APPLY WHAT YOU READ:
[1] Repeat word for word the part of the Rails middleware passage from "So what happens" to "they’re sent back.".
[2] Write what comes next in the passage on Rails middleware, starting after its last sentence.
====== EXCERPTED TEXT ======
So what happens after that? Are we at the router yet? Almost! There are middlewares in the middle…

What is a Middleware?

Middleware is software that sits between an incoming HTTP request and the application. It processes requests before they reach the main app and/or responses before they’re sent back.

The Rails framework ships with a default middleware stack (you can see it in the source code). Rails uses middleware for logging, session management, serving static file, and such. There is also a Rails command to see a list of Rails middleware, in the exact order they are run:

$ bin/rails middleware
use ActionDispatch::HostAuthorization
use Rack::Sendfile
use ActionDispatch::Static
use ActionDispatch::Executor
use ActionDispatch::ServerTiming
...
...
run YourRailsApp::Application.routes

And at the end of Rails’s middleware stack is our application’s routes!

To dig into the call a bit more, the app object in the app.call below in the call method is not just our Rails app, it’s the entire middleware stack.

# railties/lib/rails/engine.rb

# Define the Rack API for this engine.
def call(env)
  req = build_request env
  app.call req.env
end

...

# The `app` object contains the middleware stack
def app
  @app || @app_build_lock.synchronize {
  @app ||= begin
    stack = default_middleware_stack
    config.middleware = build_middleware.merge_into(stack)
    config.middleware.build(endpoint)
  end
  }
end

Also, each piece of middleware is Rack-compatible and implements call(env) method, which can modify the env hash of the incoming request.

We Can Create and Replace Middleware

We can create our own custom middleware and we can also replace/remove a middleware that ships with Rails.

For example, we can add a class that implements the call(env) Rack interface to our application and configure it as middleware in config/applicaiton.rb with something like this:

config.middleware.use MyCustomMiddleware

There are gems that add their own middleware in the Rails stack. For example, if you inspect your middleware for an app that has the Device gem installed, you’ll see a use Warden::Manager line towards the bottom.

In addition to adding custom middleware, we can also replace or remove the middleware that Rails comes with. The reason for doing this are usually related to performance or security. For example, a Rails app in --api mode removes many of the default middleware like ActionDispatch::Cookies, ActionDispatch::Session::CookieStore, or Rack::Sendfile that are not needed for a JSON API.

To wrap up, that concludes our dive into of how a web server calls our Rails application and ends up in the familiar router routing to a controller action.
====== SUPPLIED DATA ======
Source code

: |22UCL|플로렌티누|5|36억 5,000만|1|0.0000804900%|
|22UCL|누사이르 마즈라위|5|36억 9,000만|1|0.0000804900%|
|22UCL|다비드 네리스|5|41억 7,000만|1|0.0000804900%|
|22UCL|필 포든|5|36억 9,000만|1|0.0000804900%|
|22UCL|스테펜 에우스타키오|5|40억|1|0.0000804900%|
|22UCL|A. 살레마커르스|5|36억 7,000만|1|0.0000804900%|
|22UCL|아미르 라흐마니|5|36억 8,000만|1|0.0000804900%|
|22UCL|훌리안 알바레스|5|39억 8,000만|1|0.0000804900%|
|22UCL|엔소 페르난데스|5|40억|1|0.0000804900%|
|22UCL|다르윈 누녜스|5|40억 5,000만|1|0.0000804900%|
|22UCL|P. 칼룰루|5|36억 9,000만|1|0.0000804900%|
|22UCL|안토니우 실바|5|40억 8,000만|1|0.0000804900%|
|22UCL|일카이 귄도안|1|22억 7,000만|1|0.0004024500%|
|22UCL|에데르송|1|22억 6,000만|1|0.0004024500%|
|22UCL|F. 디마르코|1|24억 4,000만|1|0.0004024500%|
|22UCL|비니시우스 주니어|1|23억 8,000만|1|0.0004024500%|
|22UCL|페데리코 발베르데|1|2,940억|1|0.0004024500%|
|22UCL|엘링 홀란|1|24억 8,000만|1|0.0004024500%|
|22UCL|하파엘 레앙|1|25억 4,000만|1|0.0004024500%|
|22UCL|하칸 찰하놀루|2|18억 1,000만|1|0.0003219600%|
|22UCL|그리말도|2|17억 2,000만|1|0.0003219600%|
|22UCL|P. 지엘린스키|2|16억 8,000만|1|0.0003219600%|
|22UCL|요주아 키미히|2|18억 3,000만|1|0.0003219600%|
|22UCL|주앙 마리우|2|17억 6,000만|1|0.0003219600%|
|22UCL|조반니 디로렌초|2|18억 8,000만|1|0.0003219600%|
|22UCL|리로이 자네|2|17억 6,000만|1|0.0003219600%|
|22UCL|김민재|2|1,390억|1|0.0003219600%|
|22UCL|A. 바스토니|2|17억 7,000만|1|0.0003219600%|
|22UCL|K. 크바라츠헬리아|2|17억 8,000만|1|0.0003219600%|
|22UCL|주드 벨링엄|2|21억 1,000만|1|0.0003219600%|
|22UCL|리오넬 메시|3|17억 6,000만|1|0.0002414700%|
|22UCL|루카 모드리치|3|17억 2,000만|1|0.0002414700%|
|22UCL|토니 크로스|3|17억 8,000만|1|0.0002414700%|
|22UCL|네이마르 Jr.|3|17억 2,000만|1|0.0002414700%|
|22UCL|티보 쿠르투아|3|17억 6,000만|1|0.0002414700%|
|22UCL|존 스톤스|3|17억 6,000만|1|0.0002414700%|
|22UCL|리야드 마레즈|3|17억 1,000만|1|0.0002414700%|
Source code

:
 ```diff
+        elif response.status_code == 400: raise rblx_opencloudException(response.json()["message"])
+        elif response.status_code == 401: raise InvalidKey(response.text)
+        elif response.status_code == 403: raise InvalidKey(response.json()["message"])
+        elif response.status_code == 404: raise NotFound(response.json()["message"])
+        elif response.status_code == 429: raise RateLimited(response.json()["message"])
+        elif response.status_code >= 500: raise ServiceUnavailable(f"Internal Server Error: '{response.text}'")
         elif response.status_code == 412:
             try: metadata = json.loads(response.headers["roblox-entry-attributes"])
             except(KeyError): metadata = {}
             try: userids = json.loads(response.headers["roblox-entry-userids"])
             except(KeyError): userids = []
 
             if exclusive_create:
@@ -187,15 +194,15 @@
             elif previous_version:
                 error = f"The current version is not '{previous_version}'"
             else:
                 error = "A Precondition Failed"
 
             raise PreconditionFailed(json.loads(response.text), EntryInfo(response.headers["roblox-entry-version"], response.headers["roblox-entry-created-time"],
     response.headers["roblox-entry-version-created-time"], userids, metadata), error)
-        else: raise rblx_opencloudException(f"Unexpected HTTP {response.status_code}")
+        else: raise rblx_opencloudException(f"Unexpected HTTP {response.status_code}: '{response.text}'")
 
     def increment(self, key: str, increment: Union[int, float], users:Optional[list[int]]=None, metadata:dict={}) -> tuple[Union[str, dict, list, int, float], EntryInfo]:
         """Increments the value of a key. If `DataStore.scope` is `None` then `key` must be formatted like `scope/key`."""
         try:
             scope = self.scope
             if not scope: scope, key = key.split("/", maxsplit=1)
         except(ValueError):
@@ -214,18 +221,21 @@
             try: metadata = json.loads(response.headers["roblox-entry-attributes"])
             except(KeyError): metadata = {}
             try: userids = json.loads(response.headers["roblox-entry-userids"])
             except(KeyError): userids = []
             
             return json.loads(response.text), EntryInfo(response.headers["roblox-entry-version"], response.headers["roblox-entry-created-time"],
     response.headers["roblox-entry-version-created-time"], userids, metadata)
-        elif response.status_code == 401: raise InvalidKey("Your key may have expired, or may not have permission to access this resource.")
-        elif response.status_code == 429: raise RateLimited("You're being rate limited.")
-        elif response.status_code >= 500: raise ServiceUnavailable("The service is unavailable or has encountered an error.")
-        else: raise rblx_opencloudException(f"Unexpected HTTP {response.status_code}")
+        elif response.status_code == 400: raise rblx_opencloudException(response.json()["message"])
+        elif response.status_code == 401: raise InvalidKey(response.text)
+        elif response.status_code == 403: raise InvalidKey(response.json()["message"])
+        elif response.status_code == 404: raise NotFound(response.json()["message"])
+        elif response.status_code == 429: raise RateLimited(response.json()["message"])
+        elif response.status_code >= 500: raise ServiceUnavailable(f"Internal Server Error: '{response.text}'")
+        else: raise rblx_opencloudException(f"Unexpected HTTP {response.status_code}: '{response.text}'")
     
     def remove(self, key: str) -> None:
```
======
EXPECTED OUTPUTS:
[1]
So what happens after that? Are we at the router yet? Almost! There are middlewares in the middle…

What is a Middleware?

Middleware is software that sits between an incoming HTTP request and the application. It processes requests before they reach the main app and/or responses before they’re sent back.

[2]
Try This At Home

I’ll leave you with a little experiment you can try to demonstrate these concepts to yourself - figure out how to inspect the env Ruby hash that your app gets sent from Puma.

One way to see the env hash is to create your own middleware that logs the hash (before the request is sent to the application controller. The other way is to log request.env from within a controller).

class EnvLogger
  def initialize(app)
    @app = app
  end

  def call(env)
    Rails.logger.debug "=== Rack env ==="
    Rails.logger.debug env.inspect
    @app.call(env)
  end
end

and then add the middleware to config/application.rb:

# Insert at the very start, before all other middleware
config.middleware.insert_before 0, EnvLogger

Now restart your Rails server and you’ll see the env hash in your development log when you make a new request. It outputs a whole slew of key/values, here is the beginning:

=== Rack env ===

{"rack.version"=>[1, 6], "rack.errors"=>#<IO:<STDERR>>, "rack.multithread"=>true, "rack.multiprocess"=>false, "rack.run_once"=>false, "rack.url_scheme"=>"http", "SCRIPT_NAME"=>"", "QUERY_STRING"=>"", "SERVER_SOFTWARE"=>"puma 6.4.2 The Eagle of Durango", "GATEWAY_INTERFACE"=>"CGI/1.2", "REQUEST_METHOD"=>"GET", "REQUEST_PATH"=>"/books/298486374", "REQUEST_URI"=>"/books/298486374", "SERVER_PROTOCOL"=>"HTTP/1.1", ... }

In addition to the values that come from Puma, Rails also enhanced the env by adding values via its middleware stack (e.g. action_dispatch.* stuff).

With that, we’ve answered the questions we started with. We know about the config.ru file, about web servers calling it and the Rack interface and the env hash, and we’ve seen the Rail’s middleware stack with our application’s router at the end. That was fun.